With its Radeon “Vega” Instinct datacenter GPUs and EPYC “Naples” server chips entering the market this summer, AMD has positioned itself for a two-headed battle against rivals Intel and Nvidia. AMD took to the SIGGRAPH stage on Sunday to showcase both technologies with the unveiling of the Project 47 supercomputer, developed in partnership with Inventec, Mellanox and Samsung.
Based on Inventec’s P-series computing platform, the P47 rack houses 20 2U servers, each equipped with a single EPYC 7601 processor hooked to four “Vega”-based Radeon Instinct MI25 accelerators. AMD is aiming the one-petaflops of peak single-precision performance at a mix of graphics, machine intelligence and HPC workloads.

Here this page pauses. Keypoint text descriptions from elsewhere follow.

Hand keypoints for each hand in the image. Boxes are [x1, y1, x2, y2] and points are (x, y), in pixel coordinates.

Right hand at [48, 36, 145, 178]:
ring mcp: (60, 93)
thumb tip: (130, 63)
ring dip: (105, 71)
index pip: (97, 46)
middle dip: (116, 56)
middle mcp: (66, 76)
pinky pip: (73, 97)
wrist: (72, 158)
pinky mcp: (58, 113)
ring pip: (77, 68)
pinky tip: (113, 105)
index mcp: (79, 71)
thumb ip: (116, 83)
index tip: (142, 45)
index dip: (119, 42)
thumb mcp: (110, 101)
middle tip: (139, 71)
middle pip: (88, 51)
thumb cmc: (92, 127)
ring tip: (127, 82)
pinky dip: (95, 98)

With 128 lanes of PCIe per EPYC socket, the four MI25 GPUs can operate at full bandwidth without the need to, as AMD’s Mark Hirsh observes, resort to “costly dual-CPU and PLX switch setups typically needed on competing platforms in order to run four GPUs.” A fully-populated rack boasts “more compute power and more cores, threads, compute units, IO lanes and memory channels in use at one time than in any other similarly configured system ever released,” adds Hirsch, corporate vice president, systems & solutions for AMD’s Radeon Technologies Group, in a blog post.
Samsung contributed 10TB of DDR4 memory, HBM2 for the GPU cards, and high-performance NVMe SSD storage, and Mellanox supplied EDR (100G) InfiniBand connectivity.
A full 20-server rack of P47 systems achieves 30.05 gigaflops per watt in single-precision performance, a number that AMD’s press outreach cited as being “25 percent better compute efficiency than select competing supercomputing platforms.” Given that the P47 system doesn’t offer much in the way of double-precision arithmetic, it’s a potentially misleading claim. We’ll point out that machines from HPE-SGI, NEC, Fujitsu, Exascaler, Dell, Cray and the P100-powered Saturn V from Nvidia achieved between 9.5 and 14.1 Linpack gigaflops per watt on the latest Green500 listing and when we do the math for single-precision peak, they offer between 28-50 gigaflops per watt.
AMD presented two live demonstrations of the new server rack. The first involved remote testing in Autodesk Maya, Blender and Adobe Premiere Pro. The second test used all 80 GPUs to produce a full photorealistic rendering of a motorcycle in about a second. These demos were targeting the content producer community that was in attendance at SIGGRAPH, but there’s obvious potential for all manner of FP32-loving AI and HPC applications.
Unveiling the P47 rack, AMD CEO Lisa Su recalled the breaking of the original petaflops barrier by the IBM Roadrunner supercomputer in 2008, a feat that required 6,480 dual-core Opteron CPUs and 12,960 Sony CELL BE co-processing units. Sure once you normalize the flops math, Roadrunner still has the performance edge by about a 3x factor but it also filled up 700 racks and used 2.35 MW of electrical power.
Inventec and its primary distributor AMAX are targeting Project 47 system availability for Q4 of this year. Pricing has not yet been announced.